* Instruction *
Retype every line of the items exactly, from the very first one down to the line that contains "line at (41, 284): present -> none", with both of those lines included.

((

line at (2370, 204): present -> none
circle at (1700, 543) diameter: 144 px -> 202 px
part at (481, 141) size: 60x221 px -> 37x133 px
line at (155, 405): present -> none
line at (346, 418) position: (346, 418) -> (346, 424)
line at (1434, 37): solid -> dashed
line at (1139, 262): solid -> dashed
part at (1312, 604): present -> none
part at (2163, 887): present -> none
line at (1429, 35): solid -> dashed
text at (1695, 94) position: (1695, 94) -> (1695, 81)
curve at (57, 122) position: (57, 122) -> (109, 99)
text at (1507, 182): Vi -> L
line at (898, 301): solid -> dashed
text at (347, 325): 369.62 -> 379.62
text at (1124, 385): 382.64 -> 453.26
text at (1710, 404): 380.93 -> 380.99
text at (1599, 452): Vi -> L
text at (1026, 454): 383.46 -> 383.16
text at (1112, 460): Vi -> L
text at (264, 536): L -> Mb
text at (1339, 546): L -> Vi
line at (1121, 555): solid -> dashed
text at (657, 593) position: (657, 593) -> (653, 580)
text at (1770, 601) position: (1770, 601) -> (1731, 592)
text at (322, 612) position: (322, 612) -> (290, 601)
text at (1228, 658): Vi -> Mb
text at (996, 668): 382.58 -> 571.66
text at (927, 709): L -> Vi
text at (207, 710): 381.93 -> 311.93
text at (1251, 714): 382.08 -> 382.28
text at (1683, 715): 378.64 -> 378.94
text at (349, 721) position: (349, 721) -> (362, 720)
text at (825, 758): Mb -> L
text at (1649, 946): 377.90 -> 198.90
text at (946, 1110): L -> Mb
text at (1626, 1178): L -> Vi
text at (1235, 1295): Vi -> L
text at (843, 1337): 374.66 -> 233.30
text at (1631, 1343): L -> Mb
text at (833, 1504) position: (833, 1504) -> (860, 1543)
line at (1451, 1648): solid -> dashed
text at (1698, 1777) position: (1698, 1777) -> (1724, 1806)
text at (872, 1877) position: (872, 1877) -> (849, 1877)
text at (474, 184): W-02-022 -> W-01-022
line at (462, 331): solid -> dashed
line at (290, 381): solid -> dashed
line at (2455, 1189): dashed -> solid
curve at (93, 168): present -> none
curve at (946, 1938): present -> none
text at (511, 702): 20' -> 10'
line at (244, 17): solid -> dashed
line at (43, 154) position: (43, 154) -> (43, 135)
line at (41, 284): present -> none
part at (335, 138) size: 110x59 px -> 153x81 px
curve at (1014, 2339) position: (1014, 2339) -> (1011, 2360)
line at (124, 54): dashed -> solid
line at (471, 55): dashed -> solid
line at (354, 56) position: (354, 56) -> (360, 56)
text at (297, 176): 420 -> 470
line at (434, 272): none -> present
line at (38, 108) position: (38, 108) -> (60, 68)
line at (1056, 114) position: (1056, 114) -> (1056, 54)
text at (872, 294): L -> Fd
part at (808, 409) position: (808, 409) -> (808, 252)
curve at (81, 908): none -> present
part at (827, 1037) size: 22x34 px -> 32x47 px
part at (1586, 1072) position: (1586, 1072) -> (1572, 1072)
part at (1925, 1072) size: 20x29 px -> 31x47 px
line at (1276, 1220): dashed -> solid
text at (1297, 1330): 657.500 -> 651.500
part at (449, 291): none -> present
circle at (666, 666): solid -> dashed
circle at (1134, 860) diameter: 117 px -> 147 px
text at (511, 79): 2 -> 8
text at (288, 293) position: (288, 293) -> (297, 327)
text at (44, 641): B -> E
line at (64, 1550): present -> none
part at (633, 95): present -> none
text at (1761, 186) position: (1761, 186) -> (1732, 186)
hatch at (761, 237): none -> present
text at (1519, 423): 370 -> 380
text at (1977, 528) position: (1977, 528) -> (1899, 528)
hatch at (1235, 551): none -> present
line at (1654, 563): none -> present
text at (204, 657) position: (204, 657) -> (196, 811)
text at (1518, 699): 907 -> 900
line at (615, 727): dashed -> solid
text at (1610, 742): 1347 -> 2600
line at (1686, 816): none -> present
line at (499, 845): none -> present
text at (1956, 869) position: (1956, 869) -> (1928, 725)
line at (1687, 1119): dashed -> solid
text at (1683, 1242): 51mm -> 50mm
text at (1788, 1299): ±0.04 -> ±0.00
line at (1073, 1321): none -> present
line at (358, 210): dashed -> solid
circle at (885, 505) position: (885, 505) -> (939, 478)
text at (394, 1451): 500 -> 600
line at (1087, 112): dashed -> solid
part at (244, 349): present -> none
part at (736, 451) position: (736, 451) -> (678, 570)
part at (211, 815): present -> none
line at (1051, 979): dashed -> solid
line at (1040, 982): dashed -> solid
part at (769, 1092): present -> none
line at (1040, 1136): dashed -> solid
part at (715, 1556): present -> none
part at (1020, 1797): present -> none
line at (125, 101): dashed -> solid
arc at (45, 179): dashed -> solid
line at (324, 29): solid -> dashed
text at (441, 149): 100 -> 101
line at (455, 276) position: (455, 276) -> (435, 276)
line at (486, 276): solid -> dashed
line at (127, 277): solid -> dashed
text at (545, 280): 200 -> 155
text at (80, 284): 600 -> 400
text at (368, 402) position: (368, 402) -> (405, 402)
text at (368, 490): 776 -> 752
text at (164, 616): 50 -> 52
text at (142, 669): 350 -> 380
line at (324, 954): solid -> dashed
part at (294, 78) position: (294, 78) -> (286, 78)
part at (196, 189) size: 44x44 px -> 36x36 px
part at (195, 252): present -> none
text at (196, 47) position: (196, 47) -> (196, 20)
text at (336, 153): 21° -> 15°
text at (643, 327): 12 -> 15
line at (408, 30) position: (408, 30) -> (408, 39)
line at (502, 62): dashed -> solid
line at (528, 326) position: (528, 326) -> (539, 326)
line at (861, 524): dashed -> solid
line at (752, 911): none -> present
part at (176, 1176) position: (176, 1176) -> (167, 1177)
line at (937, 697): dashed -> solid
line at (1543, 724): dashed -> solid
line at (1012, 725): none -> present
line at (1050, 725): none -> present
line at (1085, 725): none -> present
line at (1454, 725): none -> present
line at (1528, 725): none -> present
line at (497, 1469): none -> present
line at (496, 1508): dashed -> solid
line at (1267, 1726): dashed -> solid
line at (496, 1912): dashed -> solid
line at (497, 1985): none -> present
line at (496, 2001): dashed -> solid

))

* Reply to the task *
line at (2370, 204): present -> none
circle at (1700, 543) diameter: 144 px -> 202 px
part at (481, 141) size: 60x221 px -> 37x133 px
line at (155, 405): present -> none
line at (346, 418) position: (346, 418) -> (346, 424)
line at (1434, 37): solid -> dashed
line at (1139, 262): solid -> dashed
part at (1312, 604): present -> none
part at (2163, 887): present -> none
line at (1429, 35): solid -> dashed
text at (1695, 94) position: (1695, 94) -> (1695, 81)
curve at (57, 122) position: (57, 122) -> (109, 99)
text at (1507, 182): Vi -> L
line at (898, 301): solid -> dashed
text at (347, 325): 369.62 -> 379.62
text at (1124, 385): 382.64 -> 453.26
text at (1710, 404): 380.93 -> 380.99
text at (1599, 452): Vi -> L
text at (1026, 454): 383.46 -> 383.16
text at (1112, 460): Vi -> L
text at (264, 536): L -> Mb
text at (1339, 546): L -> Vi
line at (1121, 555): solid -> dashed
text at (657, 593) position: (657, 593) -> (653, 580)
text at (1770, 601) position: (1770, 601) -> (1731, 592)
text at (322, 612) position: (322, 612) -> (290, 601)
text at (1228, 658): Vi -> Mb
text at (996, 668): 382.58 -> 571.66
text at (927, 709): L -> Vi
text at (207, 710): 381.93 -> 311.93
text at (1251, 714): 382.08 -> 382.28
text at (1683, 715): 378.64 -> 378.94
text at (349, 721) position: (349, 721) -> (362, 720)
text at (825, 758): Mb -> L
text at (1649, 946): 377.90 -> 198.90
text at (946, 1110): L -> Mb
text at (1626, 1178): L -> Vi
text at (1235, 1295): Vi -> L
text at (843, 1337): 374.66 -> 233.30
text at (1631, 1343): L -> Mb
text at (833, 1504) position: (833, 1504) -> (860, 1543)
line at (1451, 1648): solid -> dashed
text at (1698, 1777) position: (1698, 1777) -> (1724, 1806)
text at (872, 1877) position: (872, 1877) -> (849, 1877)
text at (474, 184): W-02-022 -> W-01-022
line at (462, 331): solid -> dashed
line at (290, 381): solid -> dashed
line at (2455, 1189): dashed -> solid
curve at (93, 168): present -> none
curve at (946, 1938): present -> none
text at (511, 702): 20' -> 10'
line at (244, 17): solid -> dashed
line at (43, 154) position: (43, 154) -> (43, 135)
line at (41, 284): present -> none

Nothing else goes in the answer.